Segundo dados do Inca (Instituto Nacional do Câncer), apresentados pelo médico, em 2018 o país teve cerca de 59.700 novos casos da doença. O número médio de mortes varie entre 16 e 17 mil por ano.
 
Em Marília, a média é de 70 novos casos por ano, sendo que em 2017 a cidade registrou 26 mortes por câncer de mama. Em 2018, foram 24 óbitos. A faixa etária média das pacientes varia entre 45 e 55 anos e pelo menos 80% dos casos são descobertos pelas próprias pacientes.
 
PREVENÇÃO
 
Em Marília, todas as UBSs (Unidades Básicas de Saúde) e unidades do programa ESF (Estratégia Saúde da Família) são porta de entrada para o atendimento à mulher, para acesso à rede que oferecer prevenção, diagnóstico e tratamento do câncer de mama. 
 
Um dos elos dessa corrente é o Ambulatório de Patologias Mamárias, que funciona no bairro Alto Cafezal.
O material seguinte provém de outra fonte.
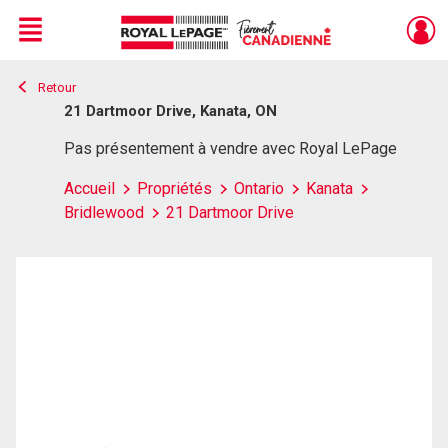
Menu
Retour
Live
En Direct
21 Dartmoor Drive, Kanata, ON
Pas présentement à vendre avec Royal LePage
Accueil
Propriétés
Ontario
Kanata
Bridlewood
21 Dartmoor Drive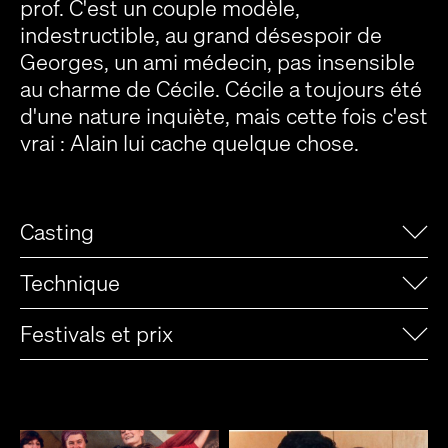
prof. C'est un couple modèle,
indestructible, au grand désespoir de
Georges, un ami médecin, pas insensible
au charme de Cécile. Cécile a toujours été
d'une nature inquiète, mais cette fois c'est
vrai : Alain lui cache quelque chose.
Casting
Technique
Festivals et prix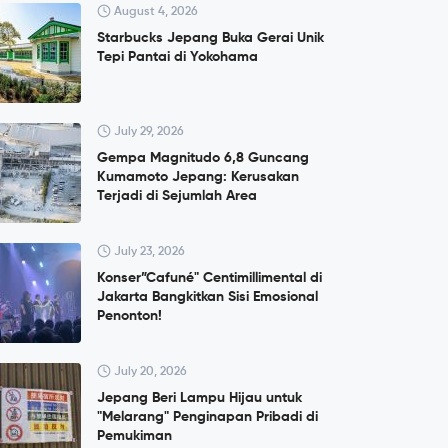
August 4, 2026
Starbucks Jepang Buka Gerai Unik
Tepi Pantai di Yokohama
July 29, 2026
Gempa Magnitudo 6,8 Guncang
Kumamoto Jepang: Kerusakan
Terjadi di Sejumlah Area
July 23, 2026
Konser”Cafuné" Centimillimental di
Jakarta Bangkitkan Sisi Emosional
Penonton!
July 20, 2026
Jepang Beri Lampu Hijau untuk
"Melarang" Penginapan Pribadi di
Pemukiman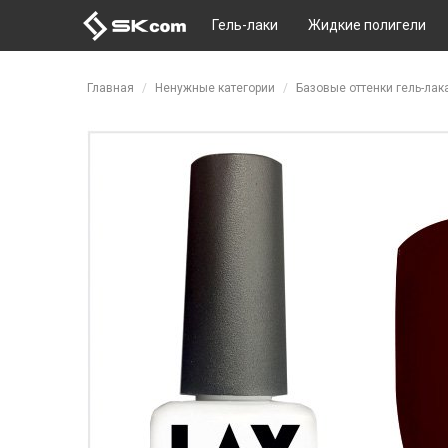
Гель-лаки
Жидкие полигели
Перейти к основному содержанию
Главная
Ненужные категории
Базовые оттенки гель-лак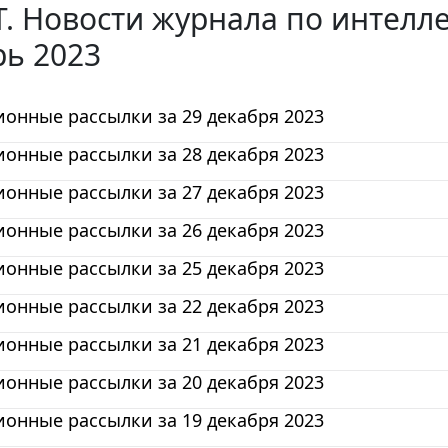
. Новости журнала по интелл
рь 2023
онные рассылки за 29 декабря 2023
онные рассылки за 28 декабря 2023
онные рассылки за 27 декабря 2023
онные рассылки за 26 декабря 2023
онные рассылки за 25 декабря 2023
онные рассылки за 22 декабря 2023
онные рассылки за 21 декабря 2023
онные рассылки за 20 декабря 2023
онные рассылки за 19 декабря 2023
Carlos Giandon explica como funciona o atendimento.
 
“O câncer de mama, quando detectado na fase inicial (tumores de até dois centímetros e com menos de dois anos) tem probabilidades de cura acima de 75%. Em alguns casos, a chance de sucesso no tratamento chega a 90%. O dado é positivo, mas nem sempre esse diagnóstico precoce acontece”, disse.
 
O ambulatório, equipado com aparelho de ultrassom e estrutura para biópsia, é considerado atendimento secundário. Já a rede básica é classificada como primária. É onde as mulheres são atendidas diariamente, com queixas ou não, que podem indicar a suspeita da doença.
 
A estrutura funciona desde 2007. Durante esse período, o ambulatório já realizou cerca de 10 mil atendimentos, milhares de exames de ultrassonografia e biópsias. É dessa unidade que os pacientes, em caso positivo para a doença, são encaminhados para tratamento nos hospitais de referência.